__INPUT__:

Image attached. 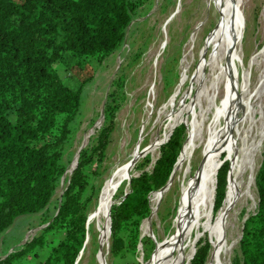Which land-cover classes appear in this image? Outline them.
Instances as JSON below:
<instances>
[{
	"label": "rangeland",
	"instance_id": "rangeland-1",
	"mask_svg": "<svg viewBox=\"0 0 264 264\" xmlns=\"http://www.w3.org/2000/svg\"><path fill=\"white\" fill-rule=\"evenodd\" d=\"M137 1L139 7L135 10L133 20L126 29L125 39L121 46L101 63L96 59L90 60L91 66L95 68L94 77L83 87L79 116L71 125L69 139L62 143V161L66 165V170L59 185L56 186L53 198L42 212L16 219L0 235V262L11 253L27 249L30 252L18 259L21 262L14 261L13 264H42L51 247L62 239L60 229L53 227L48 231L47 228L52 225L54 217L58 214L63 194L70 186L77 169L81 151L88 149L86 154L90 165L88 174L92 176V184L95 186L93 193L97 190L98 193L97 195L92 193L88 225L90 224L93 230L85 252L81 253L77 264H100L98 254L103 235L104 220L101 210L102 195L105 190L114 183L110 194L113 201L112 207L121 204L126 194L124 197L117 198V193L121 191H119L120 187L123 186L124 193H129L131 191L130 181L133 177L139 176L144 170L151 172L154 169L161 157V145L169 137L170 130L173 132L175 128L185 125V144L193 136L194 121L202 109V106L197 103L199 84L212 59L213 41L225 20L229 0ZM240 11L242 18L239 25L242 37L234 50L231 67L236 93L233 104L227 106L226 110L229 112L243 108L247 99V89L249 87L259 88L258 82L262 73L257 66L250 67V65L254 56L261 55L263 52L264 0H244ZM55 68L66 82L72 84L70 72L62 63H56ZM225 74L227 75L226 71ZM247 75L249 79L246 78ZM224 90L223 82L217 104H220L223 99ZM213 95L214 93L208 96L209 100ZM260 95L252 103L249 113L250 118L256 123L249 131L250 143L254 144V154L249 158L251 167L246 175L247 181L253 176V192L256 201L258 200L255 209L250 211L252 215L256 214L259 202L255 180L264 162V124H262L264 123V94ZM108 105H111V122L105 115ZM216 110L217 108H214V111ZM214 116L213 112L204 123L200 124L201 120L198 121L202 138L199 141L200 147L197 150L193 167L188 169L189 176L186 178V183L189 187H195L201 179L202 151L208 137L207 129ZM10 118L14 120V113L10 114ZM182 118L186 119L189 124L188 132L185 123H178ZM224 125V122H221L218 128ZM107 127L110 128L109 138L105 139L101 134ZM157 138L161 139L159 144L155 142ZM104 140L106 143L101 149ZM230 142L233 143L234 152V138L225 145L227 146ZM226 153L231 157L234 166L235 152L225 151L222 161H225ZM227 187L229 185L226 186V190ZM168 191L163 201L160 202L158 212L152 222L151 232L144 235L142 231L147 219L141 225L142 238L149 237L155 243L156 257L150 261L153 257L152 253L151 258L147 260L141 243L136 255L139 264H153L159 258L155 241L169 239L179 225L181 215L178 205L182 197L181 181L175 182ZM151 200L152 198L149 197L150 207ZM239 208L232 218L233 222L231 221L224 232L226 239L222 264H232L234 258L240 255V243L248 215L245 213L247 207L241 205ZM97 233L99 250L95 258L93 254ZM192 235L188 245L195 241V233ZM38 239V247L34 248L32 243ZM206 239L211 244L210 257L213 245L209 234L199 241L205 242ZM110 249L111 238L107 247L108 264H136L131 257L115 260ZM187 252H190V246Z\"/></svg>",
	"mask_w": 264,
	"mask_h": 264
},
{
	"label": "trees",
	"instance_id": "trees-1",
	"mask_svg": "<svg viewBox=\"0 0 264 264\" xmlns=\"http://www.w3.org/2000/svg\"><path fill=\"white\" fill-rule=\"evenodd\" d=\"M138 7L137 0H0V235L16 219L42 212L53 198L66 170L62 143L69 139L71 125L79 116L83 87L94 77L90 60L101 63L121 46ZM56 63L70 72L72 84L59 75ZM110 107L105 115L111 122ZM182 119L178 123H185L188 132L189 124ZM109 131L104 128L101 135L109 138ZM171 134L161 145L154 169L133 177L129 193L122 186L116 195L126 194L110 213V253L115 260L131 257L139 264L136 255L141 243L147 260L152 253L150 261L156 257L155 243L142 238L141 225L151 217L149 197L165 189L182 156L185 125ZM225 151L234 153L232 142L221 152L214 214L225 204L226 186L233 175L227 153L223 164ZM87 152L81 151L58 214L47 228L60 229L62 239L51 247L42 264H77L90 240L89 206L95 186L88 174ZM255 182L257 212L247 218L240 255L232 264H264V162ZM95 240L94 257L99 250L98 233ZM38 241L32 243L34 248ZM210 249L207 239L199 241L191 264H207ZM29 252L11 253L0 264H13Z\"/></svg>",
	"mask_w": 264,
	"mask_h": 264
},
{
	"label": "bare ground",
	"instance_id": "bare-ground-1",
	"mask_svg": "<svg viewBox=\"0 0 264 264\" xmlns=\"http://www.w3.org/2000/svg\"><path fill=\"white\" fill-rule=\"evenodd\" d=\"M243 1L244 0H229L227 4L225 20L213 41L214 52L212 59L199 84L200 89H198L197 103L202 106V109L199 116L194 121V134L190 141L184 146L182 156L174 169L173 178L164 190L162 189V191L157 192L152 197V217L147 219L143 224L142 231L144 235L145 233L149 234L151 232L152 222L156 217L160 202H162L165 197V193L175 182L181 181L182 197L178 205L181 215L179 225L172 237L169 239L166 238V240L163 241H159V239L155 241L158 247L159 258L153 264H190L192 258L195 256L196 250L194 248H196L199 240H201L203 236H206L207 230H209V236L213 245V250L207 264H222L221 259L224 255L223 247H225L224 242L226 239L224 234L225 229H227L232 218L237 214L236 212L239 206L244 205L247 207L245 213H247V218H249L252 215L250 211L255 209L254 207L257 204L258 200L256 201V196L253 192V176L247 181L246 175L248 169L251 167L249 166V158L254 154V144L253 142L250 143L251 135H249V131L251 127L256 124L254 119L250 118V108L259 95L264 94V47L262 54H256L250 65V67L257 66L258 69L262 71L259 82L257 81L259 83V88H255L257 89L255 90L249 87L247 89V99L242 109L239 111L230 110V112L226 110L228 105L233 104L236 93V85L233 80L231 67L233 65L232 57L235 52L234 50L242 37L239 22L242 18L240 10L242 9ZM228 69L230 71L229 74ZM246 78H248V75ZM223 82L225 85V93L220 104H217ZM213 93L212 99L209 100L208 96H211ZM214 108H217V110L214 111ZM213 112L215 116L207 129L208 137L202 151L203 156L200 164L202 176L195 187H189L186 183V178L189 176L188 169L193 167L197 157V150L200 147L199 141L201 140L200 138H202L201 129L198 127V121L201 120L200 124L204 123ZM221 122H224L225 125L224 127L221 126L219 129L218 125ZM232 138L235 140L232 180L226 191L225 204L222 209L216 213L217 215H215L213 213V206L216 196V176H218L217 173L221 167V163L217 171L216 169L225 144ZM160 141L161 139L157 138L155 142L159 144ZM114 185V183L111 184L102 195L101 216L103 217L104 223L101 249L98 254L100 264H108L107 247L109 246L111 238L109 237L111 232L110 209L113 205L110 194ZM213 218L214 220L211 222ZM193 233L196 235L195 241L191 243V245H188L187 243L193 236ZM189 246L190 252H187Z\"/></svg>",
	"mask_w": 264,
	"mask_h": 264
},
{
	"label": "water",
	"instance_id": "water-1",
	"mask_svg": "<svg viewBox=\"0 0 264 264\" xmlns=\"http://www.w3.org/2000/svg\"><path fill=\"white\" fill-rule=\"evenodd\" d=\"M171 133H172V132H171ZM171 133H170V134H171ZM171 135H172V134H171ZM171 135H170V136H171ZM169 138H170V137H169ZM169 138L167 139V141L169 140ZM224 162H225V161H223V164H224ZM170 180H171V179H170ZM169 182H170V181H169ZM169 182H168V183H169ZM167 185H168V184H167ZM167 185H166V186H167ZM216 187H217V185H216ZM125 196H126V195H125ZM150 218H151V217H150ZM110 229H111V226H110ZM110 231H111V230H110ZM195 252H196V251H195Z\"/></svg>",
	"mask_w": 264,
	"mask_h": 264
},
{
	"label": "crops",
	"instance_id": "crops-1",
	"mask_svg": "<svg viewBox=\"0 0 264 264\" xmlns=\"http://www.w3.org/2000/svg\"><path fill=\"white\" fill-rule=\"evenodd\" d=\"M18 262H21V260H19Z\"/></svg>",
	"mask_w": 264,
	"mask_h": 264
}]
</instances>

__WHAT THE TASK REQUIRES__: Report every line in the records above that contains the word "rangeland", and copy each of those lines in full.

__PROBLEM SOLUTION__:
	"label": "rangeland",
	"instance_id": "rangeland-1",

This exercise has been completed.